DOCUMENT PASSAGE ->

Finally, in June 2007 the auditors of Yukos, PwC, withdrew all of its audits from 1995 to 2004 on the basis of "new information" that caused it to lose confidence in Yukos' management (¶¶ 88, 104, 1207 of the final award). This was preceded by PwC's decision to no longer audit Yukos in April 2004, initiation of court cases against PwC for tax violations in 2006, police raid of its Moscow offices in March 2007, imposing fines and bringing criminal charges against its employees also in March 2007 (¶¶ 1197, 1199, 1200, 1203 of the final award). One day after the public announcement of the audits' withdrawal criminal charges were dropped, whereas later court cases were resolved in PwC's favor and its fines were refunded (¶¶ 1210, 1217 of the final award).

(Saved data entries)
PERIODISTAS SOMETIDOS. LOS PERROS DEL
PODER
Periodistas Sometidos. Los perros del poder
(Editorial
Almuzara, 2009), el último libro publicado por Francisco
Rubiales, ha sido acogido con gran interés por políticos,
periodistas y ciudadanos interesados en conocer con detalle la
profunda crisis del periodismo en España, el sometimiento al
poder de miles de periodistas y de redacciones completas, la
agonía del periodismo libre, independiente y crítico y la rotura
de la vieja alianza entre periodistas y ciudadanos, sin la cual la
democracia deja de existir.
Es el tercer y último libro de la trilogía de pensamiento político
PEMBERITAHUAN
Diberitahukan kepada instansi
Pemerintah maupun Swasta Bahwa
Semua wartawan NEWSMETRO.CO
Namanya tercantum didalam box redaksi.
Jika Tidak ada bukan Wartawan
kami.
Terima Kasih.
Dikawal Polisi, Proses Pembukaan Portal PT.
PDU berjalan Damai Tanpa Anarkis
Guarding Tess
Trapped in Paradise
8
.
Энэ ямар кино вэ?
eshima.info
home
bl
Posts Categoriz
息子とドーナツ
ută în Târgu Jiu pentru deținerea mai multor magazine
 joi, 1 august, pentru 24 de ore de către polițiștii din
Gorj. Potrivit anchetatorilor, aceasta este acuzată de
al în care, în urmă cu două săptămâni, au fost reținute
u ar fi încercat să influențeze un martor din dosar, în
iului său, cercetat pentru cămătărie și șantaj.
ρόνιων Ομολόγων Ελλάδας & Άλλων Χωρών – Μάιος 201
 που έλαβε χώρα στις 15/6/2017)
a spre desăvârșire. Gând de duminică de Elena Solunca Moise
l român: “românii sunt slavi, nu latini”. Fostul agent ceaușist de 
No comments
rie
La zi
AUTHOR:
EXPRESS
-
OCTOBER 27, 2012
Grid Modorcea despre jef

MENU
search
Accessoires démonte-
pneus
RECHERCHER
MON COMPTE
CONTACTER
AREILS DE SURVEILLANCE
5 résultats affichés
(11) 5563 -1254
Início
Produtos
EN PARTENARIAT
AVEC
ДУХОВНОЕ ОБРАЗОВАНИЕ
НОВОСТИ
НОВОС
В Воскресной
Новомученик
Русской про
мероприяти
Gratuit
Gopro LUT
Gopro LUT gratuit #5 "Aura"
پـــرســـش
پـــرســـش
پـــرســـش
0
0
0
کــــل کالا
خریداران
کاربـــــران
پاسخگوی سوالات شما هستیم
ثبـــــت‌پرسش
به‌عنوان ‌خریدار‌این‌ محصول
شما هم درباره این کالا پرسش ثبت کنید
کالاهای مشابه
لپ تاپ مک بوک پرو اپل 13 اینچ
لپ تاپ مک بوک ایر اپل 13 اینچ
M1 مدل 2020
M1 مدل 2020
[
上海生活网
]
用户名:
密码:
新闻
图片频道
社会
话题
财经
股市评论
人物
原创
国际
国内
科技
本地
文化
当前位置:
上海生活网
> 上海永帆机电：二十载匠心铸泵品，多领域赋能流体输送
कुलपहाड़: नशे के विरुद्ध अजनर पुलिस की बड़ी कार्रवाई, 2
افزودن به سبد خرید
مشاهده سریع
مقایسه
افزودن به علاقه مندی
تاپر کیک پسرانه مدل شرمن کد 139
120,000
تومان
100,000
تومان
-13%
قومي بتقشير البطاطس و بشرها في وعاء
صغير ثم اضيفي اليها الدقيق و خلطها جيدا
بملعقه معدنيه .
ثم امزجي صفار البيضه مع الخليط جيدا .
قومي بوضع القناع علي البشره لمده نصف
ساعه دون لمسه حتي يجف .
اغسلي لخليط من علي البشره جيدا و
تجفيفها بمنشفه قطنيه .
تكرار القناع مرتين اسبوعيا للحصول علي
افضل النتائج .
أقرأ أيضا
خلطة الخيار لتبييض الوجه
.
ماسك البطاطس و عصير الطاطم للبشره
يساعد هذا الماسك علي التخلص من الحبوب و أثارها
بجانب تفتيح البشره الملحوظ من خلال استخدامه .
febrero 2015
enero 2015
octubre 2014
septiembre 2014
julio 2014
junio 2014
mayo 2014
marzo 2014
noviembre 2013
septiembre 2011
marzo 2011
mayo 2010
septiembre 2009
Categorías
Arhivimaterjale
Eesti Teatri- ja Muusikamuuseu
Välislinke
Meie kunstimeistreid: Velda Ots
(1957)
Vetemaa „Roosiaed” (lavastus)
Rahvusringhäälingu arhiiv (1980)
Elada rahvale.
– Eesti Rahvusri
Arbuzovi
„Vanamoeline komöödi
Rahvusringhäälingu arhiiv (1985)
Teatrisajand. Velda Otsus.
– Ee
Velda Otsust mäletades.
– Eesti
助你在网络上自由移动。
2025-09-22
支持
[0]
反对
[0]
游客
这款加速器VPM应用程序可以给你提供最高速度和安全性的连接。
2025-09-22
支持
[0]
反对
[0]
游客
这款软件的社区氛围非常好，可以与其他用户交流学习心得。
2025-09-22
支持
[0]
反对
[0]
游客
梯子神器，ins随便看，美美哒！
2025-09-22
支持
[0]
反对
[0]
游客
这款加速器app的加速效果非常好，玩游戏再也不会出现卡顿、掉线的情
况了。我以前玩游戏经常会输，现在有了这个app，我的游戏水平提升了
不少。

TASK TO CARRY OUT -> Please print the part of the passage on the Yukos audits that opens with the words containing "Finally, in June" and closes with "1217 of the final award).". The records have no role here.

RESPONSE TO THE EXERCISE ->
Finally, in June 2007 the auditors of Yukos, PwC, withdrew all of its audits from 1995 to 2004 on the basis of "new information" that caused it to lose confidence in Yukos' management (¶¶ 88, 104, 1207 of the final award). This was preceded by PwC's decision to no longer audit Yukos in April 2004, initiation of court cases against PwC for tax violations in 2006, police raid of its Moscow offices in March 2007, imposing fines and bringing criminal charges against its employees also in March 2007 (¶¶ 1197, 1199, 1200, 1203 of the final award). One day after the public announcement of the audits' withdrawal criminal charges were dropped, whereas later court cases were resolved in PwC's favor and its fines were refunded (¶¶ 1210, 1217 of the final award).